**Your assignment:** Lay out the lines from the start of the rows through the line containing "Puoi liberamente prestare, rifiutare", inclusive, as a Markdown table with the columns Line No. and Content, leaving out any blank lines.

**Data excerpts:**
----
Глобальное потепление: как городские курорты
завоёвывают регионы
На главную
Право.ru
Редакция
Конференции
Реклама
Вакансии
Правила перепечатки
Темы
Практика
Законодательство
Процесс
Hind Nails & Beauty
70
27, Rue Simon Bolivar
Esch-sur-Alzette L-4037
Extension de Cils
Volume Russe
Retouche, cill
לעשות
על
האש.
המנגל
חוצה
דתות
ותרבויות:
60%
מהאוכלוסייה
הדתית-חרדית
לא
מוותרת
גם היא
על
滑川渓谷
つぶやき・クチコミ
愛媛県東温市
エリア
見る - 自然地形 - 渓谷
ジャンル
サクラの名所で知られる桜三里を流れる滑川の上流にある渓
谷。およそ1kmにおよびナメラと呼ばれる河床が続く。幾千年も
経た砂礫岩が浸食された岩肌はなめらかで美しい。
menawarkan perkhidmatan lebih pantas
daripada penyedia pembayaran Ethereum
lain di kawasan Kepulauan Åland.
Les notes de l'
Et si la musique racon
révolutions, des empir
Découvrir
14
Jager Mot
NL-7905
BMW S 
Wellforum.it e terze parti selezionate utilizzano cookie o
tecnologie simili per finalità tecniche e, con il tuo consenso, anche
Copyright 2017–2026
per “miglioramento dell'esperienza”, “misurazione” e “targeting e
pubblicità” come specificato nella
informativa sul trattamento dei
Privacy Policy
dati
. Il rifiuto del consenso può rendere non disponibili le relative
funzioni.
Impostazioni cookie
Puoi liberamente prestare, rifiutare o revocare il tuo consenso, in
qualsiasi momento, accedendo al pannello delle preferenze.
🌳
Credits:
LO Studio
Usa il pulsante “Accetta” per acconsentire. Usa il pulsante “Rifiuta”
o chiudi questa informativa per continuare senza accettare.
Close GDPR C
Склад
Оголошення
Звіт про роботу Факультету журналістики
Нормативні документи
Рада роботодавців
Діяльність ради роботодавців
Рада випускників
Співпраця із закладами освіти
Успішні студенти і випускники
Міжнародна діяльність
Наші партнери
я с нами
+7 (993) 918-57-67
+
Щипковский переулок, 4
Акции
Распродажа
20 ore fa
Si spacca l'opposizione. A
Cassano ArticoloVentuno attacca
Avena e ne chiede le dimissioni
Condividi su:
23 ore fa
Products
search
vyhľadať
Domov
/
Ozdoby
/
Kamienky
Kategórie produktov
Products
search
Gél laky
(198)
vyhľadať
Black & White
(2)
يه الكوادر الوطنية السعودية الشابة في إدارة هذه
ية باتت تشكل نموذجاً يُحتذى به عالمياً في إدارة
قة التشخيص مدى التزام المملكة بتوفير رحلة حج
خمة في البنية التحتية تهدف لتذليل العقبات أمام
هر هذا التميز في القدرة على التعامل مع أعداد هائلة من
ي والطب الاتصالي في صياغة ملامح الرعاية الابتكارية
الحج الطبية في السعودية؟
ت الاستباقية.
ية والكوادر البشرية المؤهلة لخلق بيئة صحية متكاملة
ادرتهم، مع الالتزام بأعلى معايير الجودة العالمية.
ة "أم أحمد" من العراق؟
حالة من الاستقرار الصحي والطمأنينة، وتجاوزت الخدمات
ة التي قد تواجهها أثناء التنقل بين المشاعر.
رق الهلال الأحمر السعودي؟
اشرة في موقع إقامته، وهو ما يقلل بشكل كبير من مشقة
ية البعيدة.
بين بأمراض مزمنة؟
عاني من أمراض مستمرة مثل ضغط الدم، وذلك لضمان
----
**Task solution:**
| Line No. | Content |
|---|---|
| 1 | Глобальное потепление: как городские курорты |
| 2 | завоёвывают регионы |
| 3 | На главную |
| 4 | Право.ru |
| 5 | Редакция |
| 6 | Конференции |
| 7 | Реклама |
| 8 | Вакансии |
| 9 | Правила перепечатки |
| 10 | Темы |
| 11 | Практика |
| 12 | Законодательство |
| 13 | Процесс |
| 14 | Hind Nails & Beauty |
| 15 | 70 |
| 16 | 27, Rue Simon Bolivar |
| 17 | Esch-sur-Alzette L-4037 |
| 18 | Extension de Cils |
| 19 | Volume Russe |
| 20 | Retouche, cill |
| 21 | לעשות |
| 22 | על |
| 23 | האש. |
| 24 | המנגל |
| 25 | חוצה |
| 26 | דתות |
| 27 | ותרבויות: |
| 28 | 60% |
| 29 | מהאוכלוסייה |
| 30 | הדתית-חרדית |
| 31 | לא |
| 32 | מוותרת |
| 33 | גם היא |
| 34 | על |
| 35 | 滑川渓谷 |
| 36 | つぶやき・クチコミ |
| 37 | 愛媛県東温市 |
| 38 | エリア |
| 39 | 見る - 自然地形 - 渓谷 |
| 40 | ジャンル |
| 41 | サクラの名所で知られる桜三里を流れる滑川の上流にある渓 |
| 42 | 谷。およそ1kmにおよびナメラと呼ばれる河床が続く。幾千年も |
| 43 | 経た砂礫岩が浸食された岩肌はなめらかで美しい。 |
| 44 | menawarkan perkhidmatan lebih pantas |
| 45 | daripada penyedia pembayaran Ethereum |
| 46 | lain di kawasan Kepulauan Åland. |
| 47 | Les notes de l' |
| 48 | Et si la musique racon |
| 49 | révolutions, des empir |
| 50 | Découvrir |
| 51 | 14 |
| 52 | Jager Mot |
| 53 | NL-7905 |
| 54 | BMW S  |
| 55 | Wellforum.it e terze parti selezionate utilizzano cookie o |
| 56 | tecnologie simili per finalità tecniche e, con il tuo consenso, anche |
| 57 | Copyright 2017–2026 |
| 58 | per “miglioramento dell'esperienza”, “misurazione” e “targeting e |
| 59 | pubblicità” come specificato nella |
| 60 | informativa sul trattamento dei |
| 61 | Privacy Policy |
| 62 | dati |
| 63 | . Il rifiuto del consenso può rendere non disponibili le relative |
| 64 | funzioni. |
| 65 | Impostazioni cookie |
| 66 | Puoi liberamente prestare, rifiutare o revocare il tuo consenso, in |